In terms of procedural fairness, you want to make sure that any credibility finding or misrepresentation finding was put to you before a decision to refuse was made. There is good case law on situations where Employers or former employees (by way of extrinsic evidence) gave negative testimony and that the recantations or evidence provided in response by the Applicant needs to be examined. In order to determine that the Applicant had lied, there needs to be proof on the balance of probabilities suggesting that this occurred.

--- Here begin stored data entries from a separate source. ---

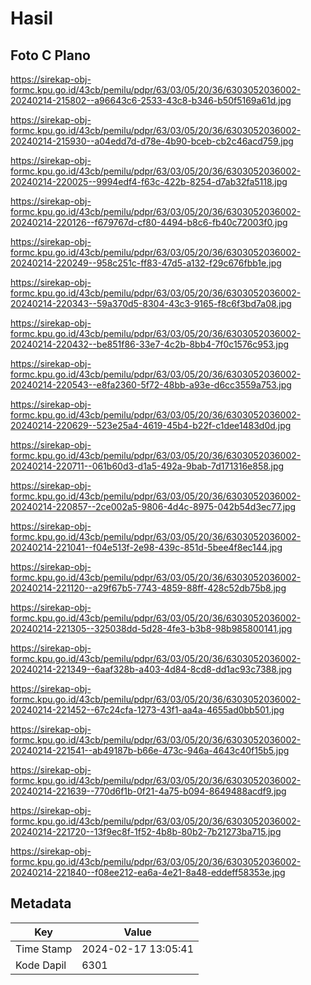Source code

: # Hasil

## Foto C Plano

https://sirekap-obj-formc.kpu.go.id/43cb/pemilu/pdpr/63/03/05/20/36/6303052036002-20240214-215802--a96643c6-2533-43c8-b346-b50f5169a61d.jpg

https://sirekap-obj-formc.kpu.go.id/43cb/pemilu/pdpr/63/03/05/20/36/6303052036002-20240214-215930--a04edd7d-d78e-4b90-bceb-cb2c46acd759.jpg

https://sirekap-obj-formc.kpu.go.id/43cb/pemilu/pdpr/63/03/05/20/36/6303052036002-20240214-220025--9994edf4-f63c-422b-8254-d7ab32fa5118.jpg

https://sirekap-obj-formc.kpu.go.id/43cb/pemilu/pdpr/63/03/05/20/36/6303052036002-20240214-220126--f679767d-cf80-4494-b8c6-fb40c72003f0.jpg

https://sirekap-obj-formc.kpu.go.id/43cb/pemilu/pdpr/63/03/05/20/36/6303052036002-20240214-220249--958c251c-ff83-47d5-a132-f29c676fbb1e.jpg

https://sirekap-obj-formc.kpu.go.id/43cb/pemilu/pdpr/63/03/05/20/36/6303052036002-20240214-220343--59a370d5-8304-43c3-9165-f8c6f3bd7a08.jpg

https://sirekap-obj-formc.kpu.go.id/43cb/pemilu/pdpr/63/03/05/20/36/6303052036002-20240214-220432--be851f86-33e7-4c2b-8bb4-7f0c1576c953.jpg

https://sirekap-obj-formc.kpu.go.id/43cb/pemilu/pdpr/63/03/05/20/36/6303052036002-20240214-220543--e8fa2360-5f72-48bb-a93e-d6cc3559a753.jpg

https://sirekap-obj-formc.kpu.go.id/43cb/pemilu/pdpr/63/03/05/20/36/6303052036002-20240214-220629--523e25a4-4619-45b4-b22f-c1dee1483d0d.jpg

https://sirekap-obj-formc.kpu.go.id/43cb/pemilu/pdpr/63/03/05/20/36/6303052036002-20240214-220711--061b60d3-d1a5-492a-9bab-7d171316e858.jpg

https://sirekap-obj-formc.kpu.go.id/43cb/pemilu/pdpr/63/03/05/20/36/6303052036002-20240214-220857--2ce002a5-9806-4d4c-8975-042b54d3ec77.jpg

https://sirekap-obj-formc.kpu.go.id/43cb/pemilu/pdpr/63/03/05/20/36/6303052036002-20240214-221041--f04e513f-2e98-439c-851d-5bee4f8ec144.jpg

https://sirekap-obj-formc.kpu.go.id/43cb/pemilu/pdpr/63/03/05/20/36/6303052036002-20240214-221120--a29f67b5-7743-4859-88ff-428c52db75b8.jpg

https://sirekap-obj-formc.kpu.go.id/43cb/pemilu/pdpr/63/03/05/20/36/6303052036002-20240214-221305--325038dd-5d28-4fe3-b3b8-98b985800141.jpg

https://sirekap-obj-formc.kpu.go.id/43cb/pemilu/pdpr/63/03/05/20/36/6303052036002-20240214-221349--6aaf328b-a403-4d84-8cd8-dd1ac93c7388.jpg

https://sirekap-obj-formc.kpu.go.id/43cb/pemilu/pdpr/63/03/05/20/36/6303052036002-20240214-221452--67c24cfa-1273-43f1-aa4a-4655ad0bb501.jpg

https://sirekap-obj-formc.kpu.go.id/43cb/pemilu/pdpr/63/03/05/20/36/6303052036002-20240214-221541--ab49187b-b66e-473c-946a-4643c40f15b5.jpg

https://sirekap-obj-formc.kpu.go.id/43cb/pemilu/pdpr/63/03/05/20/36/6303052036002-20240214-221639--770d6f1b-0f21-4a75-b094-8649488acdf9.jpg

https://sirekap-obj-formc.kpu.go.id/43cb/pemilu/pdpr/63/03/05/20/36/6303052036002-20240214-221720--13f9ec8f-1f52-4b8b-80b2-7b21273ba715.jpg

https://sirekap-obj-formc.kpu.go.id/43cb/pemilu/pdpr/63/03/05/20/36/6303052036002-20240214-221840--f08ee212-ea6a-4e21-8a48-eddeff58353e.jpg


## Metadata

| Key        | Value               |
| ---------- | ------------------- |
| Time Stamp | 2024-02-17 13:05:41 |
| Kode Dapil | 6301                |



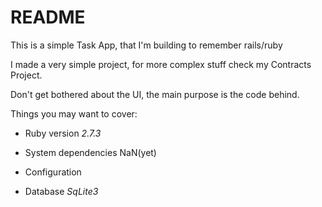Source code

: # README

This is a simple Task App, that I'm building to remember rails/ruby

I made a very simple project, for more complex stuff check my Contracts Project.

Don't get bothered about the UI, the main purpose is the code behind.

Things you may want to cover:

* Ruby version _2.7.3_

* System dependencies NaN(yet)

* Configuration

* Database _SqLite3_

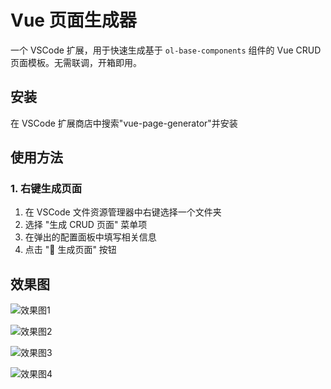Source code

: # Vue 页面生成器

一个 VSCode 扩展，用于快速生成基于 `ol-base-components` 组件的 Vue CRUD 页面模板。无需联调，开箱即用。

## 安装

在 VSCode 扩展商店中搜索"vue-page-generator"并安装

## 使用方法

### 1. 右键生成页面

1. 在 VSCode 文件资源管理器中右键选择一个文件夹
2. 选择 "生成 CRUD 页面" 菜单项
3. 在弹出的配置面板中填写相关信息
4. 点击 "🚀 生成页面" 按钮

## 效果图

![效果图1](/assets/generator0.png)

![效果图2](/assets/generator1.png)

![效果图3](/assets/generator2.png)

![效果图4](/assets/generator3.png)
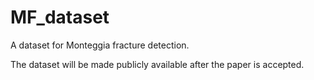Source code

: # MF_dataset
A dataset for Monteggia fracture detection.


The dataset will be made publicly available after the paper is accepted.

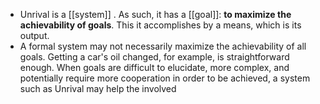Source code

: - Unrival is a [[system]] .  As such, it has a [[goal]]: **to maximize the achievability of goals**.  This it accomplishes by a means, which is its output.
- A formal system may not necessarily maximize the achievability of all goals.  Getting a car's oil changed, for example, is straightforward enough.  When goals are difficult to elucidate, more complex, and potentially require more cooperation in order to be achieved, a system such as Unrival may help the involved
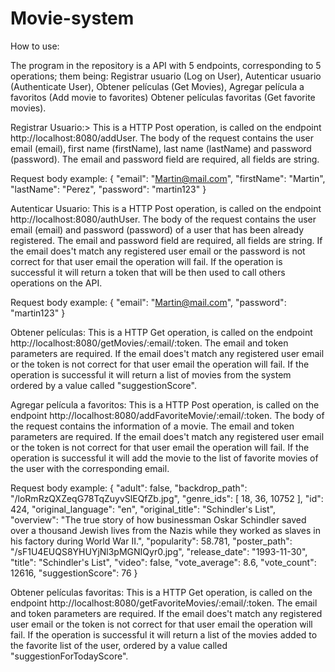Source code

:# Movie-system

How to use:

The program in the repository is a API with 5 endpoints, corresponding to 5 operations; them being: 
Registrar usuario (Log on User), Autenticar usuario (Authenticate User), Obtener películas (Get Movies), Agregar película a favoritos (Add movie to favorites)
Obtener películas favoritas (Get favorite movies).


Registrar Usuario:>
  This is a HTTP Post operation, is called on the endpoint http://localhost:8080/addUser.
  The body of the request contains the user email (email), first name (firstName), last name (lastName) and password (password).
  The email and password field are required, all fields are string.
  
  Request body example:  {
                          "email": "Martin@mail.com",
                          "firstName": "Martin",
                          "lastName": "Perez",
                          "password": "martin123"
                         }
                 
                 
 Autenticar Usuario:
  This is a HTTP Post operation, is called on the endpoint http://localhost:8080/authUser.
  The body of the request contains the user email (email)  and password (password) of a user that has been already registered.
  The email and password field are required, all fields are string.
  If the email does't match any registered user email or the password is not correct for that user email the operation will fail.
  If the operation is successful it will return a token that will be then used to call others operations on the API.
  
  Request body example:  {
                          "email": "Martin@mail.com",
                          "password": "martin123"
                         }


Obtener películas:
  This is a HTTP Get operation, is called on the endpoint http://localhost:8080/getMovies/:email/:token.
  The email and token parameters are required.
  If the email does't match any registered user email or the token is not correct for that user email the operation will fail.
  If the operation is successful it will return a list of movies from the system ordered by a value called "suggestionScore".
  
  
Agregar película a favoritos:
  This is a HTTP Post operation, is called on the endpoint http://localhost:8080/addFavoriteMovie/:email/:token.
  The body of the request contains the information of a movie.
  The email and token parameters are required.
  If the email does't match any registered user email or the token is not correct for that user email the operation will fail.
  If the operation is successful it will add the movie to the list of favorite movies of the user with the corresponding email.
  
  Request body example:  {
                          "adult": false,
                          "backdrop_path": "/loRmRzQXZeqG78TqZuyvSlEQfZb.jpg",
                          "genre_ids": [
                              18,
                              36,
                              10752
                          ],
                          "id": 424,
                          "original_language": "en",
                          "original_title": "Schindler's List",
                          "overview": "The true story of how businessman Oskar Schindler saved over a thousand Jewish lives from the Nazis while they worked as slaves                                        in his factory during World War II.",
                          "popularity": 58.781,
                          "poster_path": "/sF1U4EUQS8YHUYjNl3pMGNIQyr0.jpg",
                          "release_date": "1993-11-30",
                          "title": "Schindler's List",
                          "video": false,
                          "vote_average": 8.6,
                          "vote_count": 12616,
                          "suggestionScore": 76
                        }


Obtener películas favoritas:
  This is a HTTP Get operation, is called on the endpoint http://localhost:8080/getFavoriteMovies/:email/:token.
  The email and token parameters are required.
  If the email does't match any registered user email or the token is not correct for that user email the operation will fail.
  If the operation is successful it will return a list of the movies added to the favorite list of the user, ordered by a value called "suggestionForTodayScore".

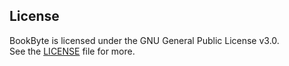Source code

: ## License
BookByte is licensed under the GNU General Public License v3.0.  
See the [LICENSE](./LICENSE) file for more.
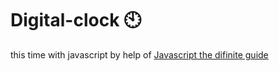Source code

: # Digital-clock 🕙                                                                                                                                                                                                                                                    
this time with javascript by help of <a href="https://www.oreilly.com/library/view/javascript-the-definitive/0596101996/">Javascript the difinite guide</a>  
 
   
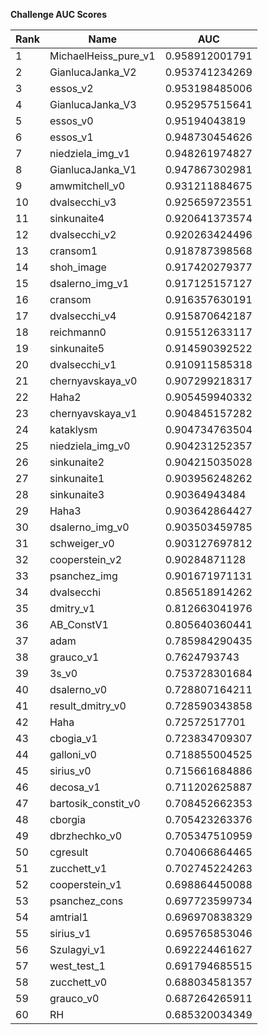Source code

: **Challenge AUC Scores**


|Rank|Name|AUC|
|----|-----|---|
|1|MichaelHeiss_pure_v1|0.958912001791| 
|2|GianlucaJanka_V2|0.953741234269| 
|3|essos_v2|0.953198485006| 
|4|GianlucaJanka_V3|0.952957515641| 
|5|essos_v0|0.95194043819| 
|6|essos_v1|0.948730454626| 
|7|niedziela_img_v1|0.948261974827| 
|8|GianlucaJanka_V1|0.947867302981| 
|9|amwmitchell_v0|0.931211884675| 
|10|dvalsecchi_v3|0.925659723551| 
|11|sinkunaite4|0.920641373574| 
|12|dvalsecchi_v2|0.920263424496| 
|13|cransom1|0.918787398568| 
|14|shoh_image|0.917420279377| 
|15|dsalerno_img_v1|0.917125157127| 
|16|cransom|0.916357630191| 
|17|dvalsecchi_v4|0.915870642187| 
|18|reichmann0|0.915512633117| 
|19|sinkunaite5|0.914590392522| 
|20|dvalsecchi_v1|0.910911585318| 
|21|chernyavskaya_v0|0.907299218317| 
|22|Haha2|0.905459940332| 
|23|chernyavskaya_v1|0.904845157282| 
|24|kataklysm|0.904734763504| 
|25|niedziela_img_v0|0.904231252357| 
|26|sinkunaite2|0.904215035028| 
|27|sinkunaite1|0.903956248262| 
|28|sinkunaite3|0.90364943484| 
|29|Haha3|0.903642864427| 
|30|dsalerno_img_v0|0.903503459785| 
|31|schweiger_v0|0.903127697812| 
|32|cooperstein_v2|0.90284871128| 
|33|psanchez_img|0.901671971131| 
|34|dvalsecchi|0.856518914262| 
|35|dmitry_v1|0.812663041976| 
|36|AB_ConstV1|0.805640360441| 
|37|adam|0.785984290435| 
|38|grauco_v1|0.7624793743| 
|39|3s_v0|0.753728301684| 
|40|dsalerno_v0|0.728807164211| 
|41|result_dmitry_v0|0.728590343858| 
|42|Haha|0.72572517701| 
|43|cbogia_v1|0.723834709307| 
|44|galloni_v0|0.718855004525| 
|45|sirius_v0|0.715661684886| 
|46|decosa_v1|0.711202625887| 
|47|bartosik_constit_v0|0.708452662353| 
|48|cborgia|0.705423263376| 
|49|dbrzhechko_v0|0.705347510959| 
|50|cgresult|0.704066864465| 
|51|zucchett_v1|0.702745224263| 
|52|cooperstein_v1|0.698864450088| 
|53|psanchez_cons|0.697723599734| 
|54|amtrial1|0.696970838329| 
|55|sirius_v1|0.695765853046| 
|56|Szulagyi_v1|0.692224461627| 
|57|west_test_1|0.691794685515| 
|58|zucchett_v0|0.688034581357| 
|59|grauco_v0|0.687264265911| 
|60|RH|0.685320034349|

Note, however, that there is no automatic right to an interview by a visa officer. These interviews arise on the merit. As restated by Justice de Montigny in Chawla:

[21]           There is one further argument made by the Applicants that needs to be addressed. Counsel for the Applicants submitted that the Officer should have interviewed the principal Applicant regarding the credibility concerns after his telephone conversation with Mr. Naresh. There is no right to an interview in such circumstances, and the case law cited by the Applicants in support of their proposition goes no further than indicating that such a duty may arise where the credibility, accuracy or genuine nature of the information submitted by an applicant is the basis of a visa officer’s concern: see Ismailzada v Canada (Minister of Citizenship and Immigration)2013 FC 67 (CanLII) at para 20, citing Hassani v Canada (Minister of Citizenship and Immigration)2006 FC 1283 (CanLII) at para 24. The flexible nature of the duty of fairness recognizes that meaningful participation can occur in different ways, in different situations. As long as an applicant is provided with an opportunity to respond and present his or her submissions, natural justice will be respected: Baker v Canada (Minister of Citizenship and Immigration)1999 CanLII 699 (SCC)[1999] 2 SCR 817 at para 33.

Conclusion

This is (as my post probably outlined) a very complex and often convoluted area of the law. Making sure initial applications are “judicial review proof” and pre-addressing any gaping holes is by far, the best strategy. Leaving a deficient application in the hands of an Officer can often take more work fixing than it originally would have taken to prepare a strong application in the first place.

I cannot emphasize enough that all Applicants (self-represented or represented) can no longer simply submit forms (or fill out the online eAPR form as it may be) and expect everything to explain itself. There are letters of explanation sections to Express Entry applications for a reason. Representative submission letters or covering letters explain for a reason. No Applicant or Application is ever perfect and the balance of probabilities, more often than not, turns on putting the proper preparation and time into the process and massaging imperfect facts into reasonable explanations.